#### TEXT BLOCK:
◇ ◇ ◇ ◇ ◇
I prefer a clear-plastic Plano tackle box (model 3500) for carrying extra plugs like topwaters and twitchbaits. The box accommodates the largest lures I use, and holds an ample selection, around eight or so.
Anglers must decide how they want to carry all the stuff they need. Perhaps more than any other aspect of wadefishing, this decision relies purely on preferences. I carry my equipment using what I'd describe as a minimalist approach, meaning I've learned over time to eliminate all unnecessary objects.
I wear a small belt for back support and place the sheath carrying my pliers on it. A flexible lanyard tethers the pliers to the sheath. Though high-quality stainless steel makes the Boga Grip amazingly corrosion resistant, I prefer to keep it out of the water as much as possible, so I clip it to my fishing shirt or waders. My waders have large plastic clips perfect for holding the Boga, which clamps onto them and hangs in front of my torso unobtrusively.
The fishing shirts I wear have a small loop riding on the inside edge of one of the front pockets. This loop won't hold the Boga by itself, so I place a zip-tie through the loop to hold the device when I'm not wearing waders. A short length of nylon cord tethers the lip-gripping tool to a stringer float, to prevent it from sinking to the bottom if dropped. On the end of the line protruding from the float, I place a small, brass clip, which I use to attach the Boga to the belt when measuring the length of a fish, or as a way to retain a throat-hooked fish without necessitating the use of a stringer.
I have not mentioned a stringer or other device for keeping fish as something I carry when wading. As a trophy-obsessed angler, I don't want a stringer stretched out around me while I'm attempting to land a monster trout. I've seen far too many fish lost while anglers tried to keep them from becoming tangled in a stringer.
◇ ◇ ◇ ◇ ◇
#### MATERIAL PROVIDED:
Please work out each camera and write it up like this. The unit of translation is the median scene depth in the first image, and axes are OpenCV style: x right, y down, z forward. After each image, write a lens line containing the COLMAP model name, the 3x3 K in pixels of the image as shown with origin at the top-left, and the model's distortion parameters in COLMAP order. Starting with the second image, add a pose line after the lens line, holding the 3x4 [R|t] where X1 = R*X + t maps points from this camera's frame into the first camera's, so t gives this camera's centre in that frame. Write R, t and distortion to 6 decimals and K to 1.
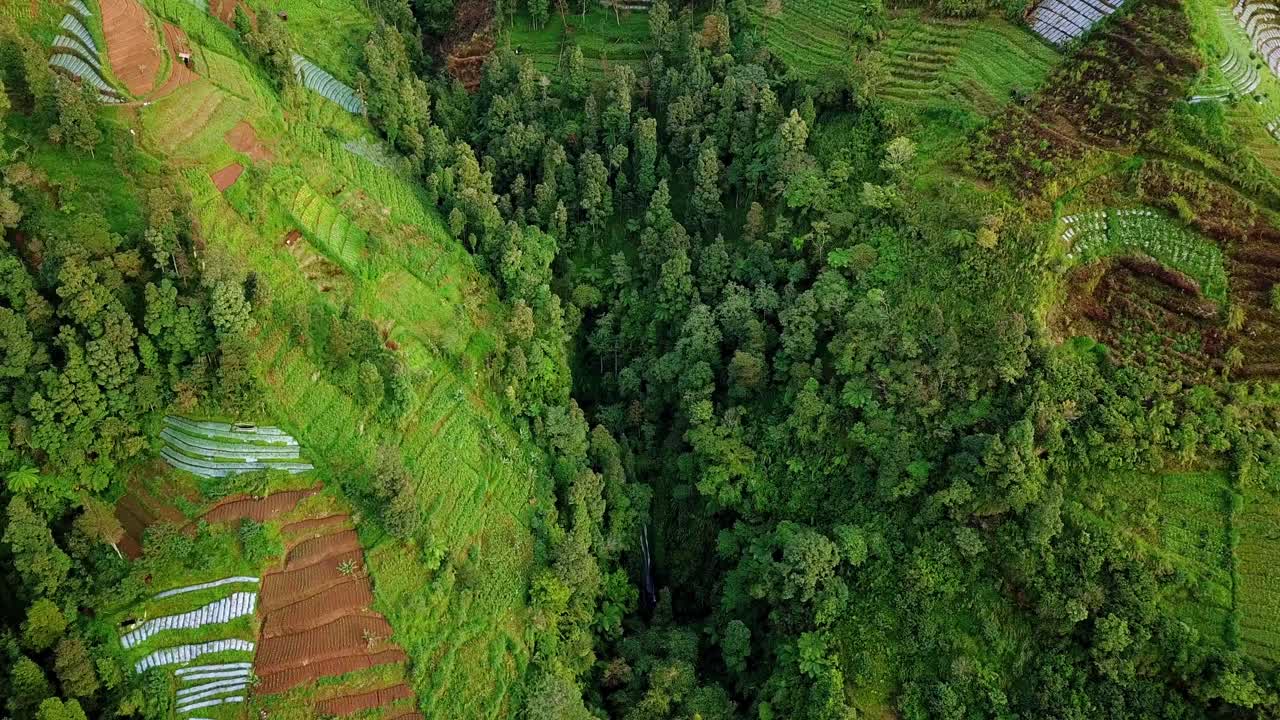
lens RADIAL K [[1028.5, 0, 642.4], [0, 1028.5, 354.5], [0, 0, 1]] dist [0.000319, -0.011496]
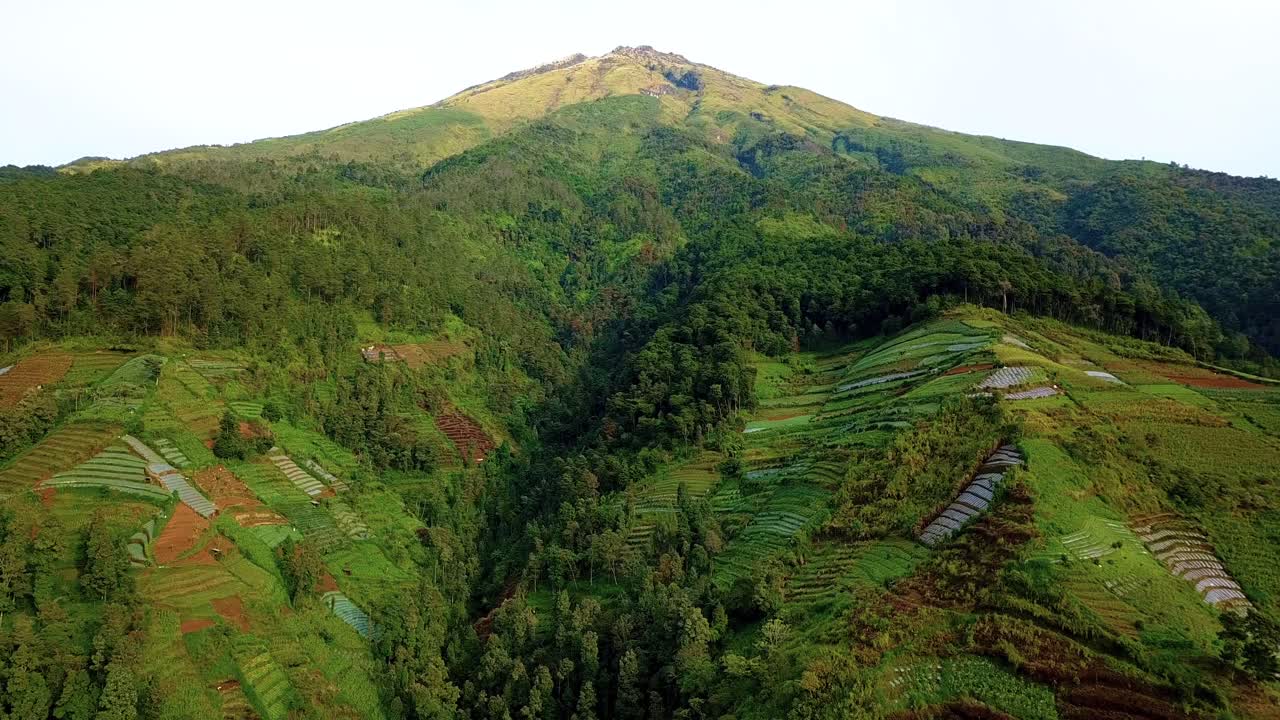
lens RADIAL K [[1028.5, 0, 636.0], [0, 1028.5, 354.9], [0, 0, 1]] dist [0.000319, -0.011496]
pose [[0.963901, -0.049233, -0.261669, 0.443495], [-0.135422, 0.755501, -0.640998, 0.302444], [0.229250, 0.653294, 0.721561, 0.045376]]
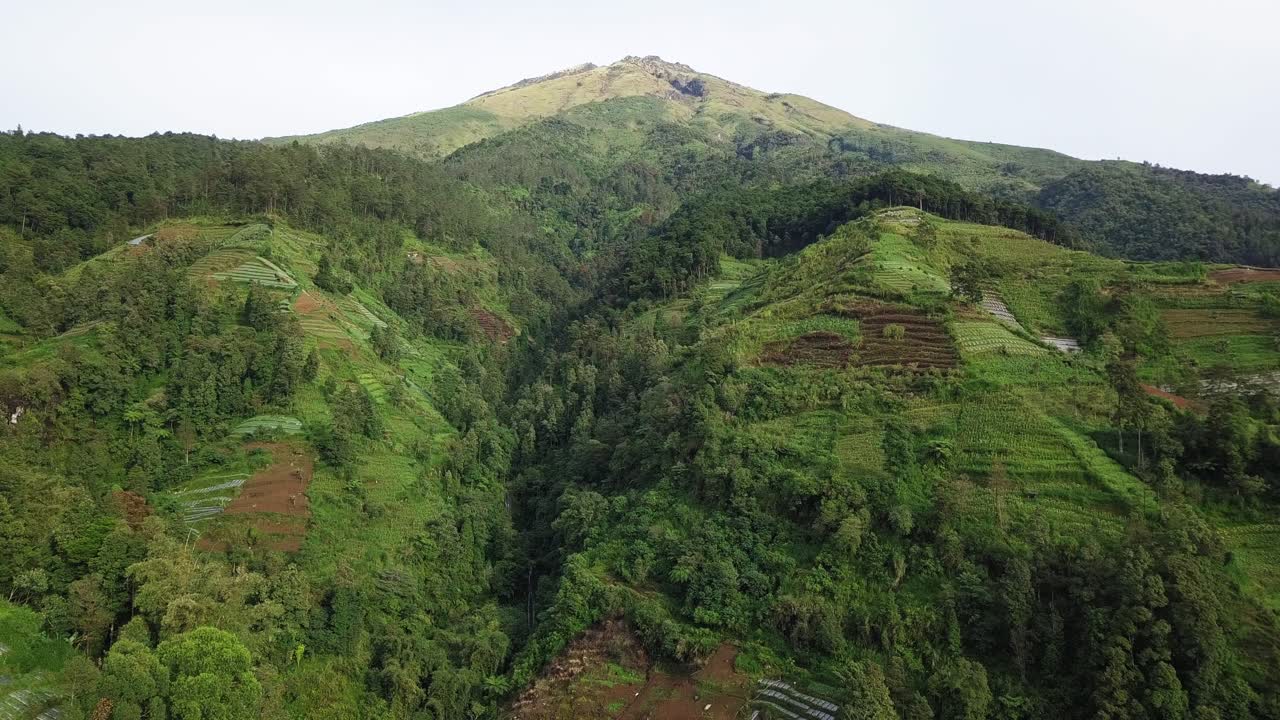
◇ ◇ ◇ ◇ ◇
#### YOUR TASKS:
(1) Answer these questions about the wadefishing text:
(a) What model number is the Plano tackle box used for extra plugs?
(b) What tethers the pliers to their sheath?
(c) What is placed on the end of the line protruding from the stringer float?
(2) Rewrite the stretch of the wadefishing text from "I have not mentioned" through "in a stringer.", changing "monster trout" to "trophy redfish".
(3) According to the wadefishing text, why does the angler not carry a stringer while wading?
The lines after the text come from a different source.

#### RESPONSES BY ITEM NUMBER:
(1)
(a) Model 3500.
(b) A flexible lanyard.
(c) A small, brass clip.

(2)
I have not mentioned a stringer or other device for keeping fish as something I carry when wading. As a trophy-obsessed angler, I don't want a stringer stretched out around me while I'm attempting to land a trophy redfish. I've seen far too many fish lost while anglers tried to keep them from becoming tangled in a stringer.

(3) As a trophy-obsessed angler, he doesn't want a stringer stretched out around him while he tries to land a monster trout. He has also seen far too many fish lost while anglers tried to keep them from becoming tangled in a stringer.